For much of the past 18 months, the Campaign for Science and Engineering was regularly asked the same question. It might have been only a few years since the lobby group changed its name from Save British Science, which had started to sound a little odd as Research Council budgets were being doubled. But was it time to change it back?

It is easy to see why such a move might have been worth considering, for if the future of British science had looked reasonably secure when CaSE rebranded itself, at least four significant new threats had recently presented themselves. First, there was the crisis over scientific advice to government, provoked by Alan Johnson’s decision to sack Professor David Nutt as chairman of the Advisory Council on the Misuse of Drugs, without reference to either the Science Minister or the Chief Scientific Adviser. Then there was the spate of libel actions brought against scientists and science writers, most prominently the cases against Peter Wilmshurst and Simon Singh.

The deficit brought on by the financial collapse meant that significant public spending cuts were expected after the general election, regardless of its outcome, and none of the three parties was prepared to guarantee the science budget. On top of that, the favourites to win were the Conservatives, who were pledged to introduce an immigration cap that could prove profoundly damaging to the interests of research.

Perhaps British science still needed saving after all. None of these threats has been eliminated entirely. But to different degrees, all now look a little less severe than they once did, in part because of CaSE’s activities.

Together with allied groups such as Sense About Science, CaSE played an important role in leading the scientific community’s response to the Nutt affair and the libel reform campaign, with tangible results in each instance. A set of principles guaranteeing the independence of scientific advisers has now been incorporated into the ministerial code, and though somewhat weaker than might have been hoped for, these should help to prevent future ministers from acting like Mr Johnson. All three main parties committed themselves to reforming the libel laws in their manifestoes, and a bill is expected next year.

On funding and the immigration cap, CaSE have led the way to great effect. In the months ahead of the Spending Review, it was instrumental in marshalling the arguments that transformed a proposed 25% cash cut for science into a flat cash settlement.

Senior government figures have told me that a letter to The Times signed by several business leaders, organised by CaSE, was extremely helpful to David Willetts and Vince Cable as they argued for science funding with the Treasury. This was followed by the Science is Vital campaign, which made it clear to ministers that a substantial constituency would be watching the science settlement closely the next time they cast their votes. CaSE and Science is Vital kept the issue high on the media agenda, particularly in The Times and The Guardian, which both ran supportive leaders. The outcome of the Spending Review was not ideal – flat cash still means a real terms cut of about 10% – but it was considerably better than might have been expected.

On immigration, CaSE’s efforts again seem to have had a significant influence.
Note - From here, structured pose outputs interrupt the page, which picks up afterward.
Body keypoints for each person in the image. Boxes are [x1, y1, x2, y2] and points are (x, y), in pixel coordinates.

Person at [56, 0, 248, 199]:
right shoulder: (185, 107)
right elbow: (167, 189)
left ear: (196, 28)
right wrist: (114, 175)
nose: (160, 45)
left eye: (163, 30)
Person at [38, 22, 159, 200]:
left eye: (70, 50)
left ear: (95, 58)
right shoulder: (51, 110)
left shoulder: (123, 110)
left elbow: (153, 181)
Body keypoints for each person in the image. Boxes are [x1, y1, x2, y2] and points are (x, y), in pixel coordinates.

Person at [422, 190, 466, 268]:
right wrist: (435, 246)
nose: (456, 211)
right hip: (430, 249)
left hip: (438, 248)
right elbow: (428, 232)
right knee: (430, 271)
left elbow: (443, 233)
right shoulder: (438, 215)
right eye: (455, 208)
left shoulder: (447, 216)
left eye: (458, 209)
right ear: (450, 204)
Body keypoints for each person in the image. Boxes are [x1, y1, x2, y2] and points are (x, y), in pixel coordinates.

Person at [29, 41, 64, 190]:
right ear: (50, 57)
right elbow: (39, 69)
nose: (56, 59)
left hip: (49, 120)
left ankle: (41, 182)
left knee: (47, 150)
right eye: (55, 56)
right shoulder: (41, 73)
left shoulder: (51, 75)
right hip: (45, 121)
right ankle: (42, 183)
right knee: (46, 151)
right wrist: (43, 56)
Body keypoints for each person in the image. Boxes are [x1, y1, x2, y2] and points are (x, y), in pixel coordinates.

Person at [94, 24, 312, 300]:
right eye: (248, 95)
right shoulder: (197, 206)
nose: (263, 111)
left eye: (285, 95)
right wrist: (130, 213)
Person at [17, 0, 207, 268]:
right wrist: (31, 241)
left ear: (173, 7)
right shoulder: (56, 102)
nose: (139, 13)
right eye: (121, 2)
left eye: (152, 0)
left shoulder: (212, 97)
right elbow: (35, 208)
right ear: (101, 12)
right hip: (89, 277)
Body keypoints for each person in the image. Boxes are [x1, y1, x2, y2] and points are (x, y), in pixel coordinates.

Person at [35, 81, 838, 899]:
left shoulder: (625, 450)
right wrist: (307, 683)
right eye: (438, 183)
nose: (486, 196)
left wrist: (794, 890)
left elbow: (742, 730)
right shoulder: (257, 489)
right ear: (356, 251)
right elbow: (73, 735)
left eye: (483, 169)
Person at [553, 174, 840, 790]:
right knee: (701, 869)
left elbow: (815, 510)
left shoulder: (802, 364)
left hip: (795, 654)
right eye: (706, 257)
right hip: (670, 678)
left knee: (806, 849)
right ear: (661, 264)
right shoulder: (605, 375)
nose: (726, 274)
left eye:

Particularly important was the letter to The Times from eight Nobel prize-winners, including the two new Russian-born laureates, Andre Geim and Konstantin Novoselov, published on October 7. It thrust the damaging effects of the cap on science onto the front pages, forcing ministers to think hard about how they might be mitigated.

British science may not quite need saving any more, but what all these issues highlight is the continued need for the community of those who care about it to remain politically vigilant and active. They also show that well-directed lobbying of the sort CaSE has led can have considerable effects.